Scion – the Crown Research Institute that carries out scientific R&D focused on forestry, wood product and related biomaterial sectors – recently enlisted the Datacom team to help unlock innovation and address one of the challenges highlighted by recent climate events.
After parts of New Zealand experienced severe flooding in 2023, the topic of slash (fine woody debris generated by logging and forestry activity) and its impact was being debated publicly in the media and was also the topic of many internal conversations at Scion.
Scion signed up for Datacom’s innovation series and put forward a variety of challenges to support staff to explore how New Zealand can overcome big challenges like slash all while enhancing the work of Scion’s existing impact areas to transform ecosystems and strengthen the foundations for a sustainable future.
Scion participants came from right across the organisation – from team leads, researchers and scientists, to finance and the CIO.
Datacom’s Director of Product Capability Mark Drysdale says organisations wanting to solve problems and unlock innovation need to engage their whole team.
“Innovation isn't going to come from an innovation department. It's going to come from being able to engage the whole workforce collectively and get the smarts of everyone top to bottom to solve the big business challenges. Very rarely is it solved by the executive team or an innovation arm of the business – it is solved by everyone coming together.”

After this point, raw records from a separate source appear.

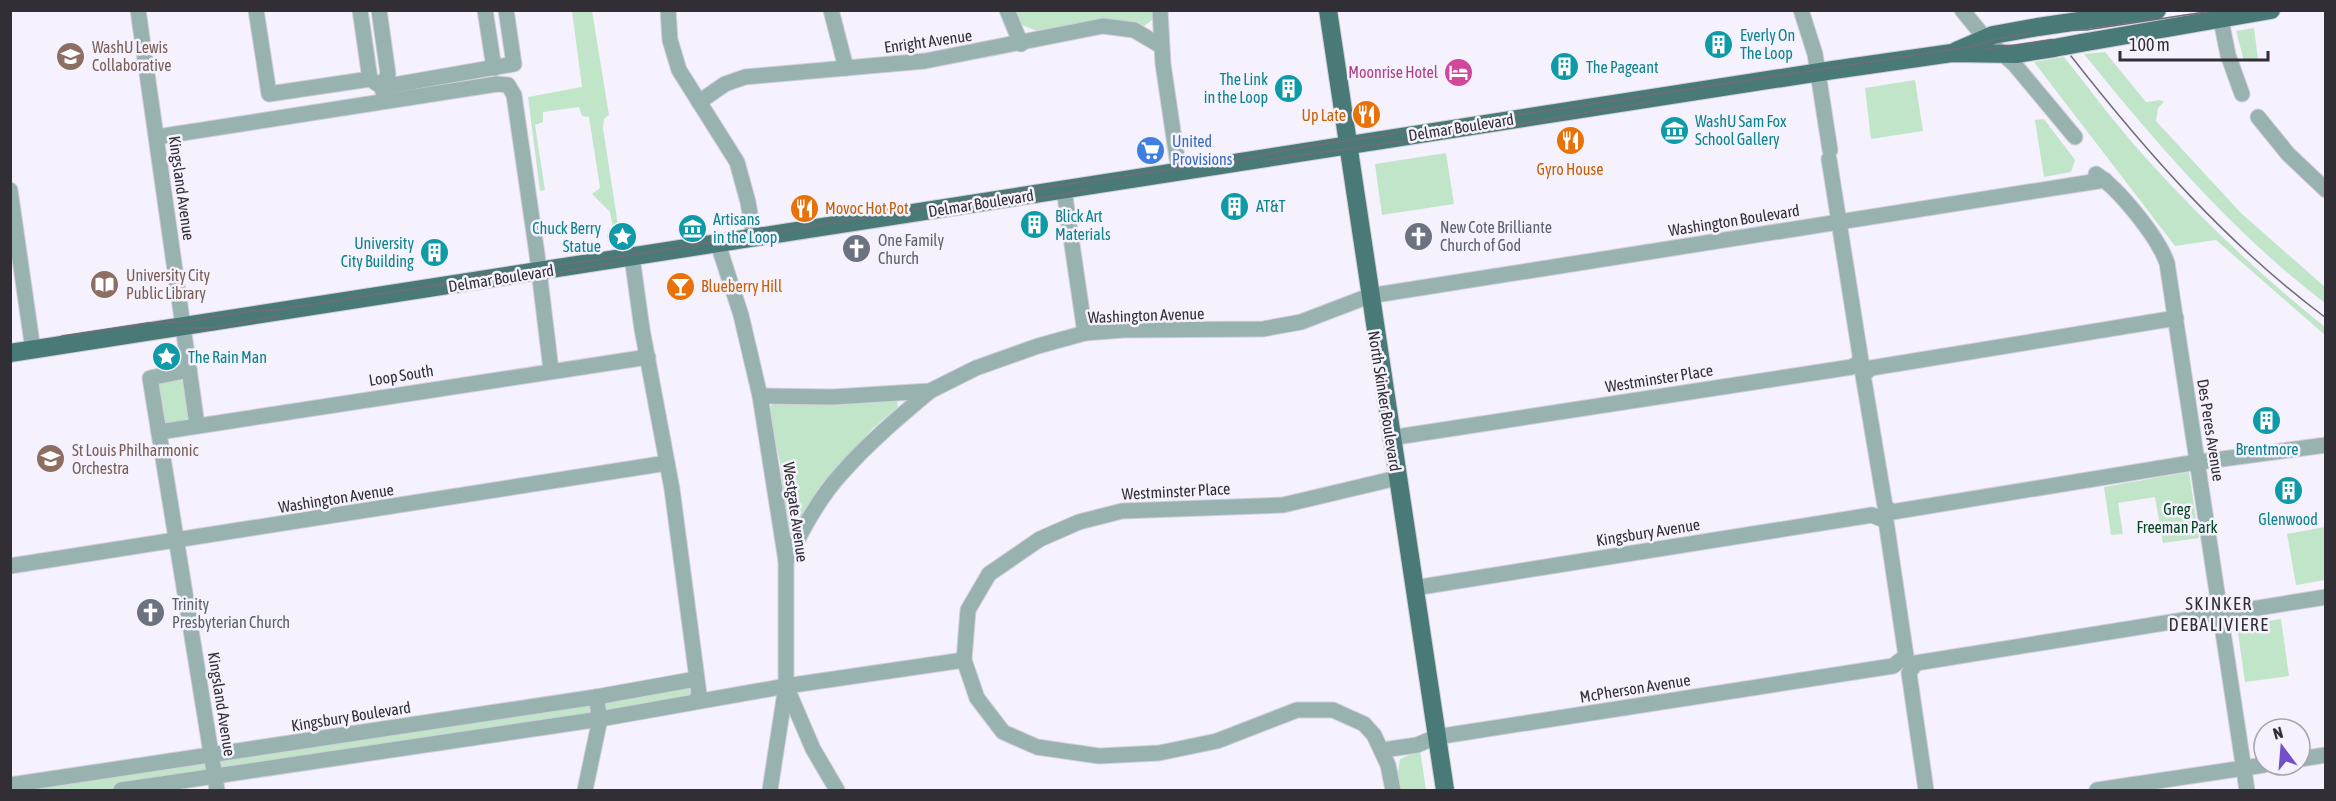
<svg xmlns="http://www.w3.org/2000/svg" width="2336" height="801" font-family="'Asap Condensed',sans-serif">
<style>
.green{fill:#c1e5c8}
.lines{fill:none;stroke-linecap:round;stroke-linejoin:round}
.minor-casing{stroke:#d2cfda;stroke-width:17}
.major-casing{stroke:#d2cfda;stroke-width:20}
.minor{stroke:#98b2b0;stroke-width:15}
.major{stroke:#497a77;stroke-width:18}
.tram{stroke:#706d77;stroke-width:1.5}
.major-bridge-casing{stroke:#d2cfda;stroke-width:20;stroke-linecap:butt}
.major-bridge{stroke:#497a77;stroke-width:18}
.labels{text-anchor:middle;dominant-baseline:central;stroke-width:5;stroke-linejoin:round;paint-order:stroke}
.culture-label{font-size:16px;fill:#0d838f;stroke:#f5f2fe;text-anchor:start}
.street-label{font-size:16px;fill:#312e36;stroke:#f5f2fe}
.education-label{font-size:16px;fill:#785e54;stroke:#f5f2fe;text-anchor:start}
.hotel-label{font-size:16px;fill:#b23c85;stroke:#f5f2fe;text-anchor:end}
.food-label{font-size:16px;fill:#c56008;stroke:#f5f2fe;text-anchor:start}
.shop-label{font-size:16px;fill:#366cbe;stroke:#f5f2fe;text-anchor:start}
.worship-label{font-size:16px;fill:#5b616d;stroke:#f5f2fe;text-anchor:start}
.park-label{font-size:16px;fill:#00461f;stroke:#f5f2fe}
.neighbourhood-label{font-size:18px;letter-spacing:1.5px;fill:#312e36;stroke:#f5f2fe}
</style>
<rect width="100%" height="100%" fill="#f5f2fe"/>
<g class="green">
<polygon points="1153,10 1152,20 1144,26 1107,20 1037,31 1022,25 1013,11"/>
<polygon points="572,11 592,11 609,115 604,119 603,128 619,232 628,231 629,239 608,242 607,234 614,233 610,212 592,194 600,188 589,117 582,116 579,107 543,112 543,122 535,125 545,190 540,191 528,97 582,87"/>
<polygon points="2254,28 2258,59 2244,61 2236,31"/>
<path d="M2105 52 2146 102 2161 100 2164 102 2158 108 2156 121 2241 213 2325 287V303C2233 233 2157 144 2084 54Z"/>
<path d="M2064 57C2091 91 2117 126 2145 157 2200 218 2261 276 2325 327V335L2216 240 2175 246 2034 62Z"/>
<polygon points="1915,80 1923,131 1871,139 1865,88"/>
<polygon points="2044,119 2075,160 2071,172 2044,177 2035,120"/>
<polygon points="1446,153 1454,204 1382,215 1375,164"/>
<polygon points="183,378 190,417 182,421 162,424 157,384"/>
<polygon points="893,398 897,399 898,407 873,428 847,456 791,538 787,528 780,462 768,408 775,403 842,405"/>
<polygon points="2189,472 2199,538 2163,543 2155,497 2118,503 2123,534 2111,535 2104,487"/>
<polygon points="2325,527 2325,580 2296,585 2287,534"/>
<polygon points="2281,619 2289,676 2245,682 2237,626"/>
<polygon points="696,679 696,701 121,790 11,790"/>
<polygon points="1420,750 1426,790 1401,790 1398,772 1400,759"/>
</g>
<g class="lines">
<defs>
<g id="minor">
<polyline points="138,10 197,425"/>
<polyline points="256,10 269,94 370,79 382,87 514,64 506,10"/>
<polyline points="360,10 370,79"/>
<polyline points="379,10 388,74 382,87 383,92"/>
<polyline points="485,10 494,68"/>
<polyline points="668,10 670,40 679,70 737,162 748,202 754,238"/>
<polyline points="831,10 846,68"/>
<polyline points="1007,10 1021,44"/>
<polyline points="1160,10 1163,64 1179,172"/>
<polyline points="1801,10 1815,54 1830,150"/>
<polyline points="1962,10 1985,38 2015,65 2075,137"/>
<polyline points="2219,10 2228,55 2242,94"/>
<polyline points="699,102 725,84 745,77 925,61 1103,26 1134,30 1161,46"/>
<polyline points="2258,117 2288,154 2326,190"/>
<polyline points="157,137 497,84 508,85 514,95 537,254 551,370"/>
<path d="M2096 174C2119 189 2158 237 2167 263L2247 790"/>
<polyline points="10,190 33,350"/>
<polyline points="1064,190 1085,333"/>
<polyline points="718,244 741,315 760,396 786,561 786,686 770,790"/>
<polyline points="632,257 642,329 672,489 699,694 696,701"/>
<polyline points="2176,318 1871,368 1863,375 1885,506 1892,512 2185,464 2326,445"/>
<polyline points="189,370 150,378 217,790"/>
<polyline points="760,396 833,397 930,391 976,368 1038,346 1085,333 1124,330 1263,329 1301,322 1369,296 2105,180"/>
<polyline points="159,432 648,357"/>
<polyline points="1390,438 1852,367 1861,361 1829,159"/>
<path d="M786 561C802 531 818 499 841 474 868 443 899 417 930 391"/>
<polyline points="10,566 667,463"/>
<polyline points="786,686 813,749 837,790"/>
<polyline points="1383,750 1417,745 1436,737 1893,666 1906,656 1886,521 1872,515 1414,588"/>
<polyline points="2300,759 2326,755"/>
<polyline points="10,785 596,697 696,679"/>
<polyline points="121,790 600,719 786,686 964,660"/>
<polyline points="585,790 600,719 596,697"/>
<polyline points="1393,790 1388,765 1374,735 1364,724 1333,710 1297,710 1217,741 1159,753 1099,756 1037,747 1003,732 977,698 964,660 968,610 989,574 1040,539 1079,522 1122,511 1283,505 1397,478"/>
<polyline points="1926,790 1909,673 1916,663 2326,597"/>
<polyline points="2097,790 2264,765"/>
</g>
<g id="major">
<polyline points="1328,10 1445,790"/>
<polyline points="2065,23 2157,10"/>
<polyline points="2081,43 2271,10"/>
<polyline points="1956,51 1993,35 2038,27"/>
<polyline points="10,353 1833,70 1952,53 2016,54 2054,48"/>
</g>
</defs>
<use href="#minor" class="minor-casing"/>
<use href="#major" class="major-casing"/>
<use href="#minor" class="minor"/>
<use href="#major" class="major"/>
<g class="tram">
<polyline points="1987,49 2076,36"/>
<path d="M2071 56C2147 153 2227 244 2326 318"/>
<polyline points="1267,160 1498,128 1655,101"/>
<polyline points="998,204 1061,195 1089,189"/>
<polyline points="458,287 493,284 618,262"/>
<polyline points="177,328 213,328 278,316"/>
<polyline points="62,336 148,323 182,322 252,311 275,310 450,283 483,275 633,255 1061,185 1244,159 1285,150 1968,47 2003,38 2051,30 2086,30 2218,10"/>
</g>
<defs>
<g id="major-bridge">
<polyline points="2038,27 2065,23"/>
<polyline points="2054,48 2081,43"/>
</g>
</defs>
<use href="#major-bridge" class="major-bridge-casing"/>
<use href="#major-bridge" class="major-bridge"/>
</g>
<defs>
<symbol id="building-disc" viewBox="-11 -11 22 22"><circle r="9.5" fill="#0f9aa8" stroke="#f5f2fe"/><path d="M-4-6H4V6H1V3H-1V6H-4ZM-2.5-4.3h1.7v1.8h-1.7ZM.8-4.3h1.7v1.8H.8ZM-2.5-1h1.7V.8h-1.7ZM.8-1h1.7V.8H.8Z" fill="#fff"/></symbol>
<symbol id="university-disc" viewBox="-11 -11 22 22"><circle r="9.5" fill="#8d6e63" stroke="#f5f2fe"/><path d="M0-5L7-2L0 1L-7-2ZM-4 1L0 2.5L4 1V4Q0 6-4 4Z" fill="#fff"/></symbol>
<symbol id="hotel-disc" viewBox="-11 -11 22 22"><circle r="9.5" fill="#d1479c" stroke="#f5f2fe"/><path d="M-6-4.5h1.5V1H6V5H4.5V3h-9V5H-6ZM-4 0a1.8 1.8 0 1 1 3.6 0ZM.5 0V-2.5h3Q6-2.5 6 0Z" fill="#fff"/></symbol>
<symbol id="restaurant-disc" viewBox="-11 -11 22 22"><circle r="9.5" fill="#e8710a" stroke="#f5f2fe"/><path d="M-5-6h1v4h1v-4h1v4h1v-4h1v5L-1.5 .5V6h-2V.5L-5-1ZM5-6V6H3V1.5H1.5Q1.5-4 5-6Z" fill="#fff"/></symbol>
<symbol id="museum-disc" viewBox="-11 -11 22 22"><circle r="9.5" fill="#0f9aa8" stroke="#f5f2fe"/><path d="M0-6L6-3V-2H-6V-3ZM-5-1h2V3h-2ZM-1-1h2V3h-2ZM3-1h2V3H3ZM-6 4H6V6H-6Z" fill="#fff"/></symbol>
<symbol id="supermarket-disc" viewBox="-11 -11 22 22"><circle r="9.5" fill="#3f7fe0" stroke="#f5f2fe"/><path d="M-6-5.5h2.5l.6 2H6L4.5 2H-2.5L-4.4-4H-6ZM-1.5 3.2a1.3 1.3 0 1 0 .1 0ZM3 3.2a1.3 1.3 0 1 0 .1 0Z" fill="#fff"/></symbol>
<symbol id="church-disc" viewBox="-11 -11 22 22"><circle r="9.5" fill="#6b7280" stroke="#f5f2fe"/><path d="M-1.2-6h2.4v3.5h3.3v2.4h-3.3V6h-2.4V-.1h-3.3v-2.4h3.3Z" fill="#fff"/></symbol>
<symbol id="sight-disc" viewBox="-11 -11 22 22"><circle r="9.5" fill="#0f9aa8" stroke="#f5f2fe"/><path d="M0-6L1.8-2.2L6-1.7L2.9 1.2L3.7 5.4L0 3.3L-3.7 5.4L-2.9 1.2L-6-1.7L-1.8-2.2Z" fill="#fff"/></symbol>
<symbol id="library-disc" viewBox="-11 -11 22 22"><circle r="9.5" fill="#8d6e63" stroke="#f5f2fe"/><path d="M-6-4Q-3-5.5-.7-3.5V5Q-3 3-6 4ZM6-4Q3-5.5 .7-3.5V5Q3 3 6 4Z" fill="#fff"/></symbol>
<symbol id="bar-disc" viewBox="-11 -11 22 22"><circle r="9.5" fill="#e8710a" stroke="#f5f2fe"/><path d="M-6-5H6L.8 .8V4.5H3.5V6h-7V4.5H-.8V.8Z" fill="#fff"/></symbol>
</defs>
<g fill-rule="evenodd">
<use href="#building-disc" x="1702" y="28" width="33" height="33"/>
<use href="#university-disc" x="54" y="40" width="33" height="33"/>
<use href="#building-disc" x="1548" y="50" width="33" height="33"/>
<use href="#hotel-disc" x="1442" y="56" width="33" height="33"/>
<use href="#building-disc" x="1272" y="72" width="33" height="33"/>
<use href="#restaurant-disc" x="1350" y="98" width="33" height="33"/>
<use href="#museum-disc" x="1658" y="114" width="33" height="33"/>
<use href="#restaurant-disc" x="1554" y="124" width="33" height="33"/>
<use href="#supermarket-disc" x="1134" y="134" width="33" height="33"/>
<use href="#building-disc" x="1218" y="190" width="33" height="33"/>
<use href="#restaurant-disc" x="788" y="192" width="33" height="33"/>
<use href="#building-disc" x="1018" y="208" width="33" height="33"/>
<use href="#museum-disc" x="676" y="212" width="33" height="33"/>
<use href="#church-disc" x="1402" y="220" width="33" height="33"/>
<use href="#sight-disc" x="606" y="220" width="33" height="33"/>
<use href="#church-disc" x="840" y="232" width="33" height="33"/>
<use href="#building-disc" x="418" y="236" width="33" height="33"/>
<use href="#library-disc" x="88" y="268" width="33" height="33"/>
<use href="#bar-disc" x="664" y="270" width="33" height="33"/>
<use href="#sight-disc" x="150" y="340" width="33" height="33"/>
<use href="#building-disc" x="2250" y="404" width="33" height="33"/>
<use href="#university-disc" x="34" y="442" width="33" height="33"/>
<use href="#building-disc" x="2272" y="474" width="33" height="33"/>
<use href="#church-disc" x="134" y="596" width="33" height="33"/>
</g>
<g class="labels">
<g class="culture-label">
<text x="1740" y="35">Everly On<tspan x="1740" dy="18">The Loop</tspan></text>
<text x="1586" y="67">The Pageant</text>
<text x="1268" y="79" text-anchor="end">The Link<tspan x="1268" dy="18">in the Loop</tspan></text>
<text x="1695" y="121">WashU Sam Fox<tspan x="1695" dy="18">School Gallery</tspan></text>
<text x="1256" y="206">AT&amp;T</text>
<text x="1055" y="216">Blick Art<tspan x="1055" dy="18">Materials</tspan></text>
<text x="713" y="219">Artisans<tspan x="713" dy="18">in the Loop</tspan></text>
<text x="601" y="228" text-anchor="end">Chuck Berry<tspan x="601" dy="18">Statue</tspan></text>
<text x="414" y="243" text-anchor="end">University<tspan x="414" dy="18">City Building</tspan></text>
<text x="188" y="357">The Rain Man</text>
<text x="2267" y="449" text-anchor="middle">Brentmore</text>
<text x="2288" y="519" text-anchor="middle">Glenwood</text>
</g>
<g class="street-label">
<text transform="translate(928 41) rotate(-8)">Enright Avenue</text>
<text transform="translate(1461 127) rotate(-9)">Delmar Boulevard</text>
<text transform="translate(182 188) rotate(82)">Kingsland Avenue</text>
<text transform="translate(981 203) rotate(-9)">Delmar Boulevard</text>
<text transform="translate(1734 220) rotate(-9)">Washington Boulevard</text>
<text transform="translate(501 278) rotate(-9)">Delmar Boulevard</text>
<text transform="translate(1146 315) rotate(-2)">Washington Avenue</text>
<text transform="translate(401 375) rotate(-9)">Loop South</text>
<text transform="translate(1659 378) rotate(-9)">Westminster Place</text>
<text transform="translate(1385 401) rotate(81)">North Skinker Boulevard</text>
<text transform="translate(2211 430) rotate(81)">Des Peres Avenue</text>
<text transform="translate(1176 491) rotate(-3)">Westminster Place</text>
<text transform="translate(336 498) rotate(-9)">Washington Avenue</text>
<text transform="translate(796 512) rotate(82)">Westgate Avenue</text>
<text transform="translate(1648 532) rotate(-9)">Kingsbury Avenue</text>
<text transform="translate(1635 688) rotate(-9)">McPherson Avenue</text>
<text transform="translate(222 704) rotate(81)">Kingsland Avenue</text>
<text transform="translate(351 716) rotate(-9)">Kingsbury Boulevard</text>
</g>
<g class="education-label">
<text x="92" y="47">WashU Lewis<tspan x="92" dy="18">Collaborative</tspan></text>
<text x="126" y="275">University City<tspan x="126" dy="18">Public Library</tspan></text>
<text x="72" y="450">St Louis Philharmonic<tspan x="72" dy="18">Orchestra</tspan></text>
</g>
<g class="hotel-label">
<text x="1438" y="72">Moonrise Hotel</text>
</g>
<g class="food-label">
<text x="1346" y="115" text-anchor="end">Up Late</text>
<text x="1570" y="169" text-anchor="middle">Gyro House</text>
<text x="825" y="208">Movoc Hot Pot</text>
<text x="701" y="286">Blueberry Hill</text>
</g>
<g class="shop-label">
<text x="1172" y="141">United<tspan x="1172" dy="18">Provisions</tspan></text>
</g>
<g class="worship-label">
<text x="1440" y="227">New Cote Brilliante<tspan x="1440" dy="18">Church of God</tspan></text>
<text x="878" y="240">One Family<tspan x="878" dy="18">Church</tspan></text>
<text x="172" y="604">Trinity<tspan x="172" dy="18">Presbyterian Church</tspan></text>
</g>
<g class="park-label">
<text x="2177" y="509">Greg<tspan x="2177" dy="18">Freeman Park</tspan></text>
</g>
<g class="neighbourhood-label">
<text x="2219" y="603">SKINKER<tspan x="2219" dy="21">DEBALIVIERE</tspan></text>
</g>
</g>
<rect width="2336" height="801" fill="none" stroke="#312e36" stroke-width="24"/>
<g transform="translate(2282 747) rotate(344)"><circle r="28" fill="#f5f2fe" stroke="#a7a4ae" stroke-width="1.5"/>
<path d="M0-4.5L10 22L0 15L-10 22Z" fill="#7350c9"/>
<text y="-9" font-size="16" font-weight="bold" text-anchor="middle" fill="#312e36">N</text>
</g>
<path d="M2120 51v9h148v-9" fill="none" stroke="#312e36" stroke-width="3"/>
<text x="2129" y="51" font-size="18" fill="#312e36" stroke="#f5f2fe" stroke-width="4.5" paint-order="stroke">100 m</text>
</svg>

“We understand that every organisation is different, and the challenges faced change and evolve. Creating a supportive environment where employees can step out of their comfort zones and explore something different enhances their professional skills while making them feel part of something special,” says Husain. “As an extra benefit of this engagement, employees from across the organisation meet others with different skillsets and collaborate on a shared problem, an opportunity that they may not have in their BAU roles.”
There are other longer term benefits too, that come from participants applying the skills they have learned in their day-to-day work and sharing these skills with their colleagues and wider organisation.
“Being able to apply design principles to form big ideas and understanding how to use design sprints to iterate and develop these ideas is a powerful tool to take back into your organisation. It changes innovation from an abstract concept into a process that people can use to develop their ideas into something tangible that can create value.”